Activity: Using the coffee cart marketing text below, list every channel that appears as a bullet under the "Social Media Strategy" heading.

##### Extract provided #####

In the Colleyville/Southlake/Grapevine market, aesthetics signal quality. The cart is the brand's most visible asset. Investing in a cohesive visual identity pays back immediately in walk-up traffic and social sharing.
Brand Identity
- Name: Make it memorable, easy to spell, and search-friendly. Check Instagram handle availability before finalizing.
- Logo: Hire a designer on Fiverr or 99designs ($50–$300) for a professional result. Avoid AI-generated logos — they look generic.
- Cart wrap/signage: A well-wrapped cart gets photographed and shared on social media constantly. Budget $500–$1,500 for vinyl graphics. This is not a place to cut corners.
- Uniform/apron: Branded apron creates a professional impression and photographs well for social content.
Social Media Strategy
- Instagram: Primary platform for this market. Post the weekly schedule every Monday. Reels of latte art, cart setup, and behind-the-scenes content perform exceptionally well with zero ad spend.
- TikTok: Document the build process and launch. Authenticity > production value on TikTok. A good "day in the life of a coffee cart owner" video can reach thousands locally.
- Facebook: Secondary but useful for community groups — Colleyville/Southlake local Facebook groups are active and receptive to small business promotions.
- Google Business Profile: Free, and lets the cart appear in "coffee near me" searches when operating at a regular location.
Loyalty & Retention
- A digital punch card via Square Loyalty ($45/mo) or a simple physical stamp card builds repeat visits
- Name recall — learn and use regular customers' names and orders. This is the most powerful retention tool available and costs nothing.
- An email or text list for location updates, seasonal specials, and event announcements
With 89 days between now and July 1, the preparation runway is tight but very manageable. The strategy: complete all non-permit steps during April and May, apply to DSHS as soon as the portal opens (~June 1), and be ready to operate on July 2 or 3 at the latest.

##### Provided records #####

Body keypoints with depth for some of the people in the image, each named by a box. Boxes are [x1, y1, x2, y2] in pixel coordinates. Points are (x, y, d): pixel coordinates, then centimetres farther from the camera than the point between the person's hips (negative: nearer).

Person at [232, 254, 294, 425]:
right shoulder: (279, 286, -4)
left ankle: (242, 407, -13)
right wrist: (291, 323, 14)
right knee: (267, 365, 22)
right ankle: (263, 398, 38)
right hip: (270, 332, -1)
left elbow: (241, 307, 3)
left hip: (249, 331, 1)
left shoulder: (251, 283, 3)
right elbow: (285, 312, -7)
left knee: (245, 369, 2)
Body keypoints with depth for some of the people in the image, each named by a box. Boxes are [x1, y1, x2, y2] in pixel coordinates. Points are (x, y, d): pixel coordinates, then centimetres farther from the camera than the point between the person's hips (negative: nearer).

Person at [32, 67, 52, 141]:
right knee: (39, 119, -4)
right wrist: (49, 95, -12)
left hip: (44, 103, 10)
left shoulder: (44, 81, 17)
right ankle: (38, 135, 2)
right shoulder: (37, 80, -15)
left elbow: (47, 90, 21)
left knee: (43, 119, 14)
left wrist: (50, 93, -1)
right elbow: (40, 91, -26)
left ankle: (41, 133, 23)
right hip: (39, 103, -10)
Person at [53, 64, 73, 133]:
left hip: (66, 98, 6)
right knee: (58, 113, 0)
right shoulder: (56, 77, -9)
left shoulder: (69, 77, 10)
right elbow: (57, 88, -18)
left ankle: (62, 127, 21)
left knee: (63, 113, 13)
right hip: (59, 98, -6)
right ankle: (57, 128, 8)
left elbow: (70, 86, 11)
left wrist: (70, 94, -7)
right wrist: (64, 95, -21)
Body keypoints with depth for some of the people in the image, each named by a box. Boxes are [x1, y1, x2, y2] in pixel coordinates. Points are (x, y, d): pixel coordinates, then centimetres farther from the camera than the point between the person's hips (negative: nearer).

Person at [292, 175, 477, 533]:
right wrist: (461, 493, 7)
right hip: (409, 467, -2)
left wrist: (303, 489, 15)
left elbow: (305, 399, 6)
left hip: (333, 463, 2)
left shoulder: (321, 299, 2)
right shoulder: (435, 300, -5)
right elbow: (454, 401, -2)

#####

Task answer: Instagram, TikTok, Facebook, Google Business Profile